Work order:
Of all the entries below, retype only the lines from the one with "mamita | | oath |" through the one with "uma | | day |", exactly as they appear.

Excerpted data:
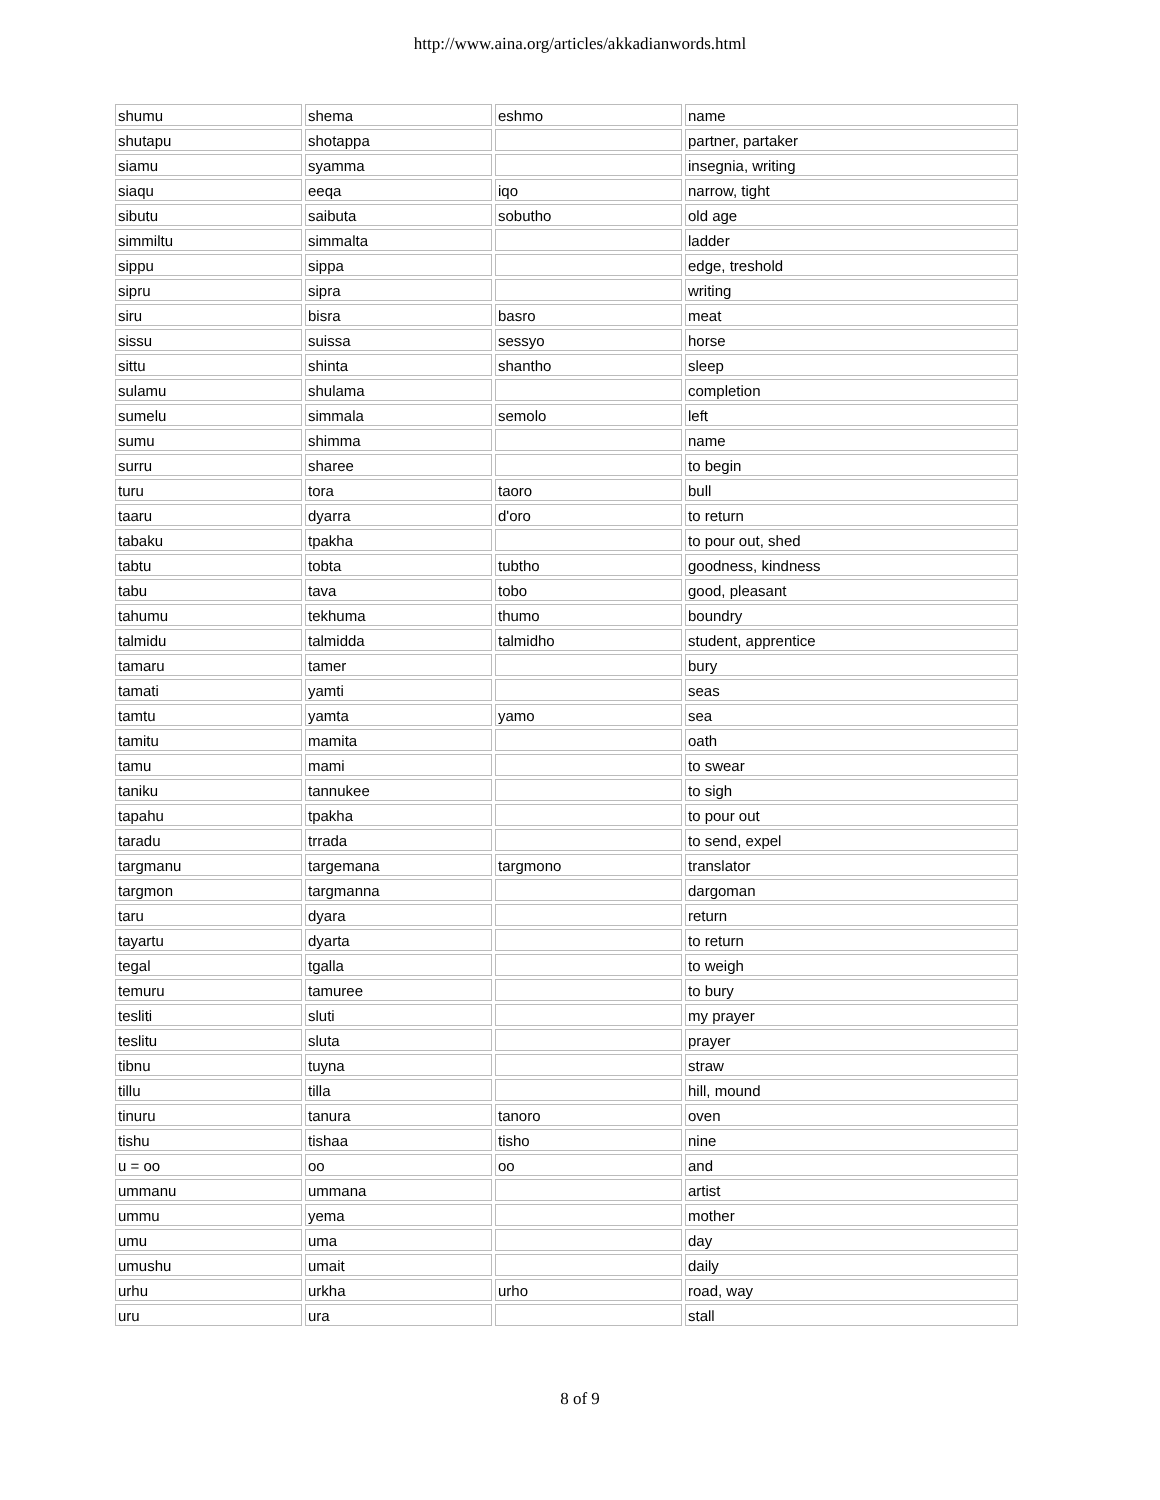http://www.aina.org/articles/akkadianwords.html
| shumu | shema | eshmo | name |
| shutapu | shotappa | | partner, partaker |
| siamu | syamma | | insegnia, writing |
| siaqu | eeqa | iqo | narrow, tight |
| sibutu | saibuta | sobutho | old age |
| simmiltu | simmalta | | ladder |
| sippu | sippa | | edge, treshold |
| sipru | sipra | | writing |
| siru | bisra | basro | meat |
| sissu | suissa | sessyo | horse |
| sittu | shinta | shantho | sleep |
| sulamu | shulama | | completion |
| sumelu | simmala | semolo | left |
| sumu | shimma | | name |
| surru | sharee | | to begin |
| turu | tora | taoro | bull |
| taaru | dyarra | d'oro | to return |
| tabaku | tpakha | | to pour out, shed |
| tabtu | tobta | tubtho | goodness, kindness |
| tabu | tava | tobo | good, pleasant |
| tahumu | tekhuma | thumo | boundry |
| talmidu | talmidda | talmidho | student, apprentice |
| tamaru | tamer | | bury |
| tamati | yamti | | seas |
| tamtu | yamta | yamo | sea |
| tamitu | mamita | | oath |
| tamu | mami | | to swear |
| taniku | tannukee | | to sigh |
| tapahu | tpakha | | to pour out |
| taradu | trrada | | to send, expel |
| targmanu | targemana | targmono | translator |
| targmon | targmanna | | dargoman |
| taru | dyara | | return |
| tayartu | dyarta | | to return |
| tegal | tgalla | | to weigh |
| temuru | tamuree | | to bury |
| tesliti | sluti | | my prayer |
| teslitu | sluta | | prayer |
| tibnu | tuyna | | straw |
| tillu | tilla | | hill, mound |
| tinuru | tanura | tanoro | oven |
| tishu | tishaa | tisho | nine |
| u = oo | oo | oo | and |
| ummanu | ummana | | artist |
| ummu | yema | | mother |
| umu | uma | | day |
| umushu | umait | | daily |
| urhu | urkha | urho | road, way |
| uru | ura | | stall |
8 of 9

Task result:
| tamitu | mamita | | oath |
| tamu | mami | | to swear |
| taniku | tannukee | | to sigh |
| tapahu | tpakha | | to pour out |
| taradu | trrada | | to send, expel |
| targmanu | targemana | targmono | translator |
| targmon | targmanna | | dargoman |
| taru | dyara | | return |
| tayartu | dyarta | | to return |
| tegal | tgalla | | to weigh |
| temuru | tamuree | | to bury |
| tesliti | sluti | | my prayer |
| teslitu | sluta | | prayer |
| tibnu | tuyna | | straw |
| tillu | tilla | | hill, mound |
| tinuru | tanura | tanoro | oven |
| tishu | tishaa | tisho | nine |
| u = oo | oo | oo | and |
| ummanu | ummana | | artist |
| ummu | yema | | mother |
| umu | uma | | day |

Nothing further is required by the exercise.